Does anyone know if this is truly a random sampling, or is there some strategy I am missing? Why does it pick one page rather than another?
(Please note I do not need any advice on getting more inbound links, or being patient, etc. :) )
Harry
Do you know raytracing in decentralized environments? There is the task to calculate all the pixels of picture frame. Every workstation that has time, asks the main server to be allowed to compute a line of the picture. No two workstations start at the same time, nor will ever two workstations finish their line at the same time, except for mere coincidence.
There is not one Googlebot running through all pages one at a time, there is a ordered, probably prioritized queue of pages to visit and every working bot grabs one from the queue and processes it, delivering the result back to some group leader. Since there are many many Googlebots and probably even many queues with similar content, there will be some redundance, and pages in serialized order in the queue will be processed on different days by different bots.
This is my view of it :)
... there is a ordered, probably prioritized queue of pages to visit and every working bot grabs one from the queue and processes it ...
Hi Dirkz,
What you say makes sense. But is it true? Does anyone know?
Yes, still patiently building those links... And waiting for Googlebot to notice them... :(
Harry
or is there some strategy I am missing?... I do not need any advice on getting more inbound links
Sorry, but that's precisely what you need but with a twist: Some good deep links. The paths a spider takes are links. You have to build those paths into the website. To do this you have to set up some mutually beneficial link partnerships.
None of this guestbook, blog, or forum sig stuff, but an actual partnership with a website that shares an audience but not a market. Some websites accept content contributions and that's a good way to dictate your link.
When the link buddy thing gets old and ineffective you have to look to other opportunities and ways of doing things. Building paths straight into your deep content is probably the best way to encourage deep spidering. I can't really suggest any other solution.
(Please note I do not need any advice on getting more inbound links, or being patient, etc. :) )
My question is purely academic. To restate it: Why does a Googlebot pick one of my pages rather than another?
It is clearly *not* following links because of the number and variety of pages it has taken. If all these pages had inbound links I would be a very happy Harry, but unfortunately they haven't.

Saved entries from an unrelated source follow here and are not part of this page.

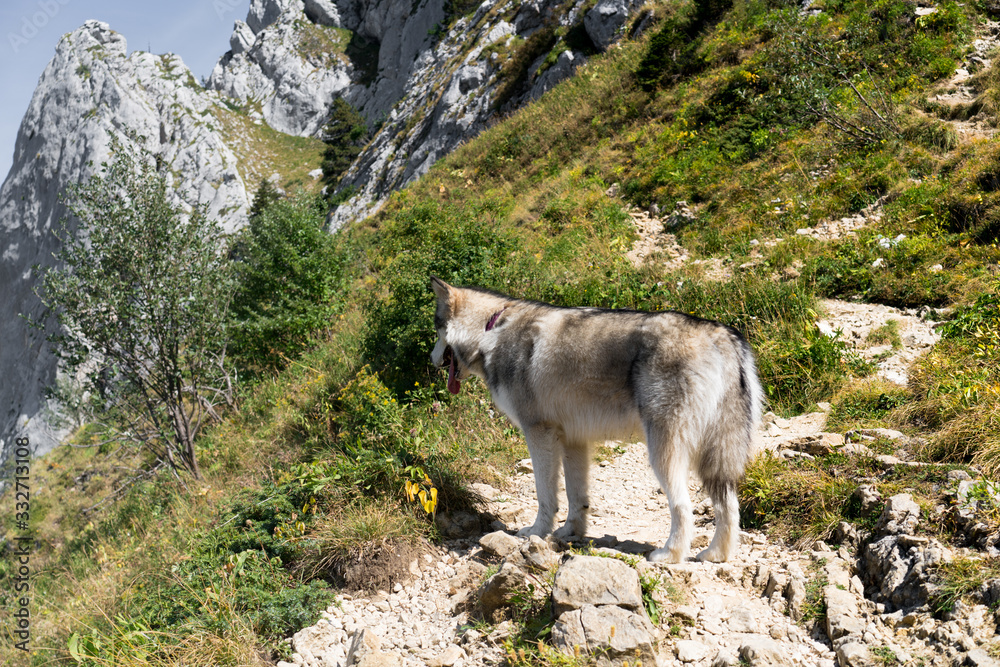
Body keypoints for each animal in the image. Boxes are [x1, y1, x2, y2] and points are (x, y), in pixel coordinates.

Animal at [430, 277, 762, 563]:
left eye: (436, 330)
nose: (431, 360)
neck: (490, 332)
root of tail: (723, 335)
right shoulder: (573, 440)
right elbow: (576, 497)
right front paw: (569, 532)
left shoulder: (538, 433)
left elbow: (546, 496)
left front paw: (536, 532)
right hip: (716, 458)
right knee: (729, 506)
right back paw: (716, 555)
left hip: (663, 454)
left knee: (683, 507)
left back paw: (669, 555)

Dirkj has come up with one likely solution, but being an optimist, I was hoping somebody would have a definitive answer.
Harry
As for an academic answer there are only a few people who could answer it (Larry Page, Sergey Brin, GoogleGuy etc.), but of those who know NO ONE will.
From the sometimes very "drunken" behavior of Googlebot you can quite safely conclude there are many of them, and they are autonomous to a certain degree. There are more posts in this forum, you could search for plasma's last-modified experiments.
If you want a qualified answer, get yourself many sites with many pages on different servers and analyze the log files re. Googlebot behavior :)
It could be that the PR flow of your pages is different by deep linking, meaning that the pages visited earlier by Googlebot are indeed linked more to or more directly or even more prominent
No, the way the pages are taken is purely random as far as the site is concerned. There is no correlation with inbound links, internal links, or site structure.
Personally I think it's because Google is fouling up. Earlier this year almost all my traffic came from Google, but now MSN contributes about 40% and growing. Inktomi takes all my pages frequently, but in the Google databases most of my cached pages are out of date.
Googleguy waffles on about the virtues of site maps, but keeping site maps up to date is of no benefit if the bot never visits them - yet they are the first links the bot sees when it visits my home page.